Georg Cantor is on my mind. As forever, actually. And I feel like saying that where his continuum hypothesis is concerned, if you buy it, then it saves you the trouble with doubting either the extent to which numbers are there, where you believe them to be, or their cardinality. Cantor's numbers are large. Infinitely uncountably large. For the weak-hearted, like myself, there is more than enough right there to make you faint. By analogy, if the idea with things unending is to have an application beyond the world of hypotheses, then it can be thought of in terms that mediate between action and expectation.

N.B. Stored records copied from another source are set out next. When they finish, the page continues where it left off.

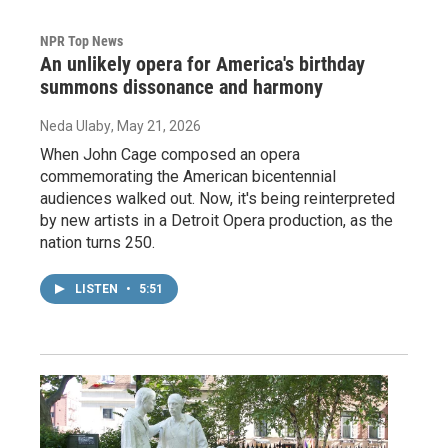
NPR Top News
An unlikely opera for America's birthday
summons dissonance and harmony
Neda Ulaby
, May 21, 2026
When John Cage composed an opera
commemorating the American bicentennial
audiences walked out. Now, it's being reinterpreted
by new artists in a Detroit Opera production, as the
nation turns 250.
LISTEN
•
5:51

If your action is based on epistemic belief in transfinite numbers (also metaphorically speaking), then the expectance to see the consequences of such action impact on others falls down to zero. Hence, you expect nothing. Therefore, then, the only sensible thing to do where expectance is concerned is not to say that you're waiting for things to happen—as one would if one were part of a religious cult in which belief is tied to the promise of things actualizing at some point; one is still waiting for the Messiah—but to say that if things happen, they happen, and if they don't, they don't. This means seeing everything as secondary to the way in which the continuum itself unfolds. If one can't imagine abstracts, one can listen to Bach and consider his recitative technique in the context of liturgical mass. The recitative ceremonial in liturgy follows very rigid formulas based on repetitions, and yet, for all its objectivism, the recitative is also emotional as it works as a constant recognition of the structure of the infinite. I'm listening to Bach's O Ewiges Feuer, O Ursprung der Liebe, and I feel like thanking Cantor. For the continuum. For making us sing, alone or in unison: it's there, es ist da, all of it, in all its supreme beauty and unending sensual memory of numbers. Numbers played on us. If the music stops for a while when we get blasted, it only does so, because the singer needs to take a breath.